▸ Your objective: Convert the text read from every page in this listing into a Markdown table with two columns, Row and Line, giving each non-blank line its own numbered row. Leave out the pictures and any blank lines.

%%

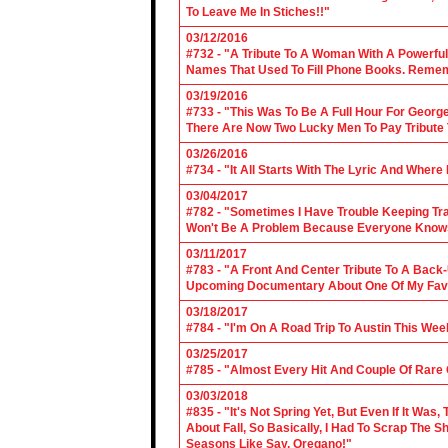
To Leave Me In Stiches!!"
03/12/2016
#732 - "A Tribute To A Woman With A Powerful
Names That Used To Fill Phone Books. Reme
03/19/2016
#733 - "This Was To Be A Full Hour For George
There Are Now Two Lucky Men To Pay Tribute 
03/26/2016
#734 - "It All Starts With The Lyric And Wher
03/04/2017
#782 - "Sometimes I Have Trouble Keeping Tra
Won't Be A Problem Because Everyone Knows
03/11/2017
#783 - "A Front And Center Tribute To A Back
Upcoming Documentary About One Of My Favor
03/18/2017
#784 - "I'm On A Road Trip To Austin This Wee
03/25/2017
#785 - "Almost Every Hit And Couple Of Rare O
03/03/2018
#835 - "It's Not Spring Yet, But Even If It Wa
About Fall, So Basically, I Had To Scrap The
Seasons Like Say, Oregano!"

%%

▸ Result for this task:
| Row | Line |
|---|---|
| 1 | To Leave Me In Stiches!!" |
| 2 | 03/12/2016 |
| 3 | #732 - "A Tribute To A Woman With A Powerful |
| 4 | Names That Used To Fill Phone Books. Reme |
| 5 | 03/19/2016 |
| 6 | #733 - "This Was To Be A Full Hour For George |
| 7 | There Are Now Two Lucky Men To Pay Tribute  |
| 8 | 03/26/2016 |
| 9 | #734 - "It All Starts With The Lyric And Wher |
| 10 | 03/04/2017 |
| 11 | #782 - "Sometimes I Have Trouble Keeping Tra |
| 12 | Won't Be A Problem Because Everyone Knows |
| 13 | 03/11/2017 |
| 14 | #783 - "A Front And Center Tribute To A Back |
| 15 | Upcoming Documentary About One Of My Favor |
| 16 | 03/18/2017 |
| 17 | #784 - "I'm On A Road Trip To Austin This Wee |
| 18 | 03/25/2017 |
| 19 | #785 - "Almost Every Hit And Couple Of Rare O |
| 20 | 03/03/2018 |
| 21 | #835 - "It's Not Spring Yet, But Even If It Wa |
| 22 | About Fall, So Basically, I Had To Scrap The |
| 23 | Seasons Like Say, Oregano!" |